━━━ SUPPLIED TEXT

Constant Good Affections: “The Clearing”

Presented by Hub Theatre Company of Boston
By Helen Edmundson
Directed by Daniel Bourque
Assistant direction and dramaturgy by Isabel Dollar
Dialect coaching by Meredith Gosselin
Fight direction by Samantha Richert

April 5 – 20, 2019
First Church in Boston
66 Marlborough St
Boston, MA
Hub on Facebook

Critique by Kitty Drexel

(Boston, MA) The Clearing is about white on white ethnic cleansing. It is 1652 and Cromwell is rabid for Catholic land and English Royalist lives. His Parliament passed the Act for the Settlement of Ireland and sentenced them to lives in Connaught, deportation to Barbados, or to death. It wasn’t very pleasant for anyone except Cromwell’s cronies. Hub Theatre’s production isn’t a hopeful production (the colonizers win) but it tells a necessary story.  

Madeleine Preston (Brashani Reece) has just delivered a baby boy when neighbors Solomon  (George Page) and Susaneh Winter (Robin Abrahams) announce to her husband Robert Preston (Matthew Zahnzinger) that Cromwell is purging Ireland of its native and royalist inhabitants. All native Irish and their sympathizers are at ricks. When family friend and trusted confidante Killaine Farrell (Lily Steven) is abducted, Maddie pleads to unhinged magistrate Sir Sturman (Jeff Gill) for Killaine’s return. Robert loses his ever-loving stuff when he discovers that Maddie doesn’t cower under pressure from on high. Jon Vellante and Alexander Stravinski round out the cast.

This play is less about government sanctioned slavery and more about one Englishman’s mental breakdown when he is blindsided by his Irish wife’s entirely predictable behavior. Yes, the audience is told in graphic detail the horrors Cromwell inflicted on Ireland by the loathsome Sir Charles Sturman (Gill’s delivery of Sturman’s disturbed rants are deeply unsettling). Yet, we are compelled forward by the romantic relationship between Maddie and Robert. Maddie is bursting with confidence and action. Robert is ignorant of the action hidden underneath Maddie’s skin. Robert, like England, was shocked.   

Photo by Tim Gurczak

Reece and Zahnzinger give compelling performances. Their transformations from couple frolicking in blissful ignorance to political adversaries straddles the line between the uncannily familiar and heart wrenchingly alien. Robert is a consummate coward freezing when he must face adversity. Maddie, also fearful, doesn’t. Their split is as good an advertisement for equal marital rights as any.

Steven plays Killaine with gentleness and sensitivity. Killaine has a pure heart until events force her develop emotional callouses. Her third act farewell scene with Maddie is traumatizing in its sincerity.

━━━━━━
━━━ DATA SUPPLIED

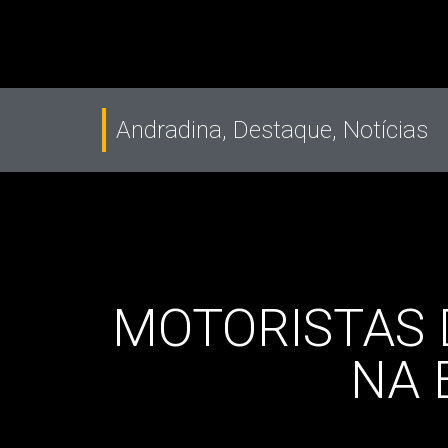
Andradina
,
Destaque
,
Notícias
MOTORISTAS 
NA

━━━━━━
━━━ DATA SUPPLIED

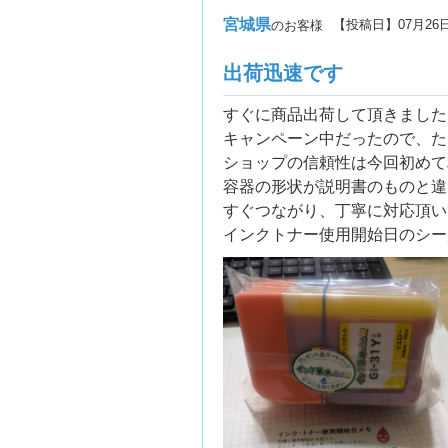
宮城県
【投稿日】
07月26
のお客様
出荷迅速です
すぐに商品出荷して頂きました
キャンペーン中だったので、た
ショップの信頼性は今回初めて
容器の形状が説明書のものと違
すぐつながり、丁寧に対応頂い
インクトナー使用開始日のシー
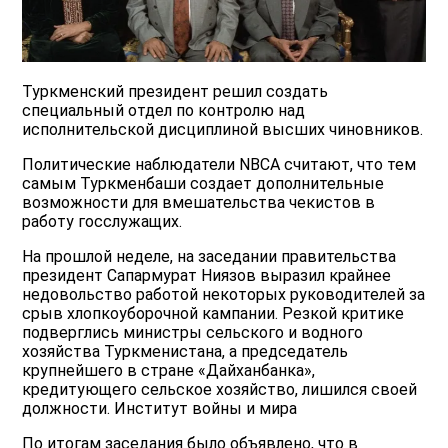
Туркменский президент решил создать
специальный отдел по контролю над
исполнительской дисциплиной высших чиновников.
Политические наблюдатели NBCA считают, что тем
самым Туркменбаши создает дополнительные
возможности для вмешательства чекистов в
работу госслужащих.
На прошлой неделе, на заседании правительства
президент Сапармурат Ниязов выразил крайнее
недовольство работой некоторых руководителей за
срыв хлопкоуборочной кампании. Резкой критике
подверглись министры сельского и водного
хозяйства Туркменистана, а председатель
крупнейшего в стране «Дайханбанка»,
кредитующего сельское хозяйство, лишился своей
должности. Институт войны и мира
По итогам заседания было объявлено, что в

━━━━━━

*COMPLETE THE FOLLOWING*:
1. From the review of The Clearing, extract the passage that begins at the words "(Boston, MA) The" and ends after the words "a necessary story.".
2. According to the review of The Clearing, who plays Killaine Farrell?

*RESULTS BY TASK*:
1.
(Boston, MA) The Clearing is about white on white ethnic cleansing. It is 1652 and Cromwell is rabid for Catholic land and English Royalist lives. His Parliament passed the Act for the Settlement of Ireland and sentenced them to lives in Connaught, deportation to Barbados, or to death. It wasn’t very pleasant for anyone except Cromwell’s cronies. Hub Theatre’s production isn’t a hopeful production (the colonizers win) but it tells a necessary story.

2. Lily Steven